Его невольный легкий вздох остановил Кейт, которая было открыла рот, чтобы ответить холодно и с сарказмом. Она увидала, как на секунду с него слетела маска самоуверенности и гримаса боли прочертила красивое лицо. Против воли в душе Кейт всколыхнулось неожиданно нежное чувство.

Она переключила внимание на дорогу. Слушая ее подсказки, Слоун без труда доехал до ее дома, куда она недавно перебралась из унылого бунгало в Венеции.[3]

– Здесь чудесно, – искренне восхитился он. Дом был окрашен в нежный розовый цвет.

– Мне нравится.

– Могу понять почему. У нас в городе почти не осталось зданий, связанных с прошлым. Отцы города стремятся стереть с лица земли все, что имеет хоть некоторую историческую ценность, и сделать на этом месте площадку для парковки или сквер.

Кейт разделяла его чувства, хотя ей была ненавистна мысль, что у нее с Уиндхемом нашлось нечто общее.

Не дожидаясь возражений, которые он неизбежно услышал бы, Слоун вышел из машины, чтобы открыть Кейт дверцу, и не слишком удивился, когда она открыла ее сама и вышла из машины раньше, чем он обогнул свой «порше».

– Что ж, спасибо, что подвез, – оживленно сказала Кейт, – но мне действительно надо бежать.

– Я провожу тебя до двери.

– В этом нет никакой необходимости.

– Джентльмен не только молчит о поцелуях, он еще всегда провожает леди до дому.

Он обнял ее за плечи. Этот жест показался Кейт слишком властным, она дернула плечом, но он сжал пальцы. Кейт уступила, чтобы не терять времени и не привлекать внимания.

– Тебя мама этому научила? – спросила она.

– Нет. – (На стене возле арки висела доска с названием «Бэчелор Армз».) – Нет.

Слоун сказал это почти грубо; красивое лицо было замкнуто, но опять Кейт увидала в нем странную боль. Что-то он скрывает в глубине души и от этого кажется еще опаснее.

Она жила на третьем этаже.

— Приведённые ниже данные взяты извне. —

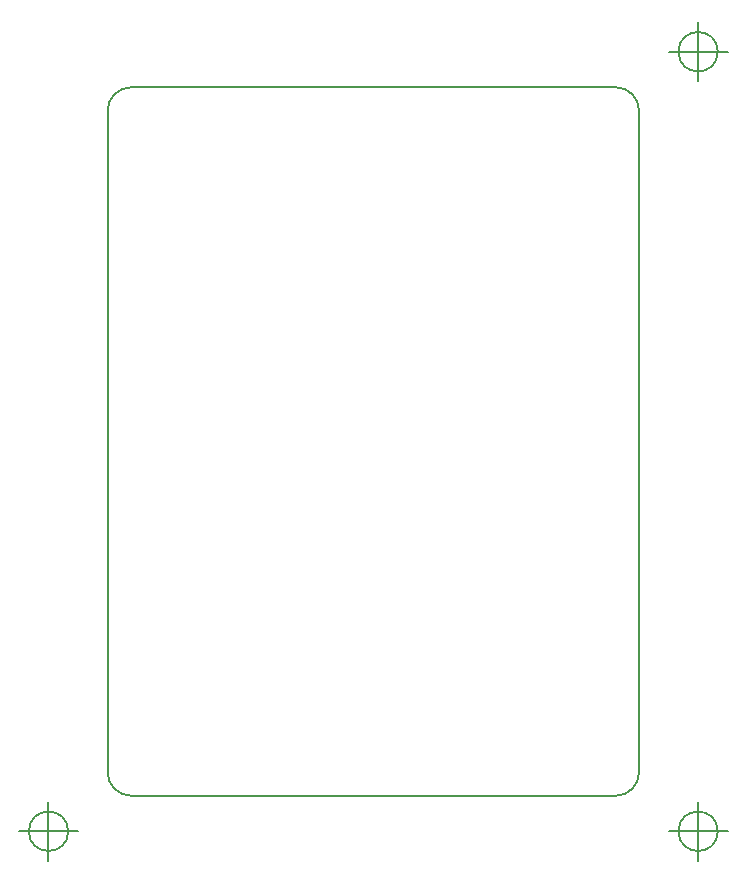
<source format=gm1>
G04 #@! TF.FileFunction,Profile,NP*
%FSLAX46Y46*%
G04 Gerber Fmt 4.6, Leading zero omitted, Abs format (unit mm)*
G04 Created by KiCad (PCBNEW 4.0.7) date 2017 November 19, Sunday 17:56:15*
%MOMM*%
%LPD*%
G01*
G04 APERTURE LIST*
%ADD10C,0.100000*%
%ADD11C,0.200000*%
G04 APERTURE END LIST*
D10*
D11*
X170666666Y-75000000D02*
G75*
G03X170666666Y-75000000I-1666666J0D01*
G01*
X166500000Y-75000000D02*
X171500000Y-75000000D01*
X169000000Y-72500000D02*
X169000000Y-77500000D01*
X170666666Y-141000000D02*
G75*
G03X170666666Y-141000000I-1666666J0D01*
G01*
X166500000Y-141000000D02*
X171500000Y-141000000D01*
X169000000Y-138500000D02*
X169000000Y-143500000D01*
X115666666Y-141000000D02*
G75*
G03X115666666Y-141000000I-1666666J0D01*
G01*
X111500000Y-141000000D02*
X116500000Y-141000000D01*
X114000000Y-138500000D02*
X114000000Y-143500000D01*
X121000000Y-78000000D02*
G75*
G03X119000000Y-80000000I0J-2000000D01*
G01*
X164000000Y-80000000D02*
G75*
G03X162000000Y-78000000I-2000000J0D01*
G01*
X162000000Y-138000000D02*
G75*
G03X164000000Y-136000000I0J2000000D01*
G01*
X164000000Y-80000000D02*
X164000000Y-136000000D01*
X121000000Y-78000000D02*
X162000000Y-78000000D01*
X119000000Y-136000000D02*
G75*
G03X121000000Y-138000000I2000000J0D01*
G01*
X119000000Y-136000000D02*
X119000000Y-80000000D01*
X162000000Y-138000000D02*
X121000000Y-138000000D01*
M02*

</source>
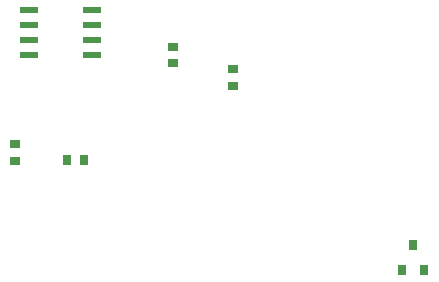
<source format=gbr>
G04 Layer_Color=8421504*
%FSLAX26Y26*%
%MOIN*%
%TF.FileFunction,Paste,Top*%
%TF.Part,Single*%
G01*
G75*
%TA.AperFunction,SMDPad,CuDef*%
%ADD10R,0.033465X0.031496*%
%ADD11R,0.031496X0.033465*%
%ADD12R,0.031496X0.035433*%
%ADD13R,0.061024X0.023622*%
D10*
X125000Y1147441D02*
D03*
Y1202559D02*
D03*
X850000Y1397441D02*
D03*
Y1452559D02*
D03*
X650000Y1527559D02*
D03*
Y1472441D02*
D03*
D11*
X297441Y1150000D02*
D03*
X352559D02*
D03*
D12*
X1412598Y783661D02*
D03*
X1487401D02*
D03*
X1450000Y866339D02*
D03*
D13*
X168701Y1650000D02*
D03*
Y1600000D02*
D03*
Y1550000D02*
D03*
Y1500000D02*
D03*
X381299Y1650000D02*
D03*
Y1600000D02*
D03*
Y1550000D02*
D03*
Y1500000D02*
D03*
%TF.MD5,e754c5c0ee3ff1383bf42fc5c6a11044*%
M02*

</source>
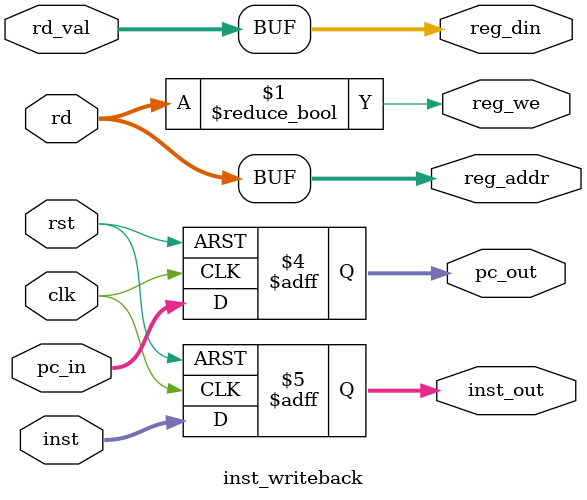
<source format=v>
/*
  sbmips
  Copyright (C) 2017  StarBrilliant <m13253@hotmail.com>

  This program is free software: you can redistribute it and/or modify
  it under the terms of the GNU General Public License as published by
  the Free Software Foundation, either version 3 of the License, or
  (at your option) any later version.

  This program is distributed in the hope that it will be useful,
  but WITHOUT ANY WARRANTY; without even the implied warranty of
  MERCHANTABILITY or FITNESS FOR A PARTICULAR PURPOSE.  See the
  GNU General Public License for more details.

  You should have received a copy of the GNU General Public License
  along with this program.  If not, see <http://www.gnu.org/licenses/>.
*/

`timescale 1ns / 1ps
`default_nettype none

module inst_writeback(
    input wire clk,
    input wire rst,

    input wire [31:2] pc_in,
    input wire [31:0] inst,
    input wire [4:0] rd,
    input wire [31:0] rd_val,

    output wire [4:0] reg_addr,
    output wire [31:0] reg_din,
    output wire reg_we,

    output reg [31:2] pc_out,
    output reg [31:0] inst_out
    );

initial begin
    pc_out = 0; inst_out = 32'hxxxxxxxx;
end

assign reg_addr = rd;
assign reg_din = rd_val;
assign reg_we = rd != 5'h00;

always @(posedge clk, posedge rst)
    if(rst) begin
        pc_out = 0; inst_out = 32'hxxxxxxxx;
    end else begin
        pc_out = pc_in; inst_out = inst;
    end

endmodule

</source>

Они молча поднялись по лестнице.

– Здесь, – сказала она, остановившись у 3-С. Достала ключ, вставила его в замочную скважину. – Еще раз спасибо.

Не желая расставаться, Слоун удержал ее руку.

Кейт хотела было сделать ему замечание, но слова застряли в горле, когда она встретилась с прямым, цепким взглядом светло-карих глаз.

– Что ты скажешь, – спросил он хрипловатым голосом, от которого у нее опять заколотилось сердце, – если я спрошу, можно ли тебя поцеловать?

Она приготовилась оттолкнуть его.

– Я скажу «нет».

Он обнял ее за талию и притянул к себе, пока их тела не соприкоснулись – грудь к груди, бедра к бедрам.

Она перебрала все причины, по которым не хотела, чтобы он до нее дотрагивался, чтобы он ее целовал.

А потом Кейт не могла больше думать: его губы взяли ее в плен.

Вместо того чтобы оттолкнуть Слоуна, как собиралась, Кейт обняла его. Она прижалась к нему, стараясь облегчить непонятную боль, возникшую внутри.

Никогда раньше он не испытывал такого желания, такой потребности любви. Хотя репутация Слоуна была сильно приукрашена досужими кумушками, он действительно знал много женщин. Но никогда еще Слоун не встречал женщину, о которой мог бы сказать, что она именно то, что ему нужно.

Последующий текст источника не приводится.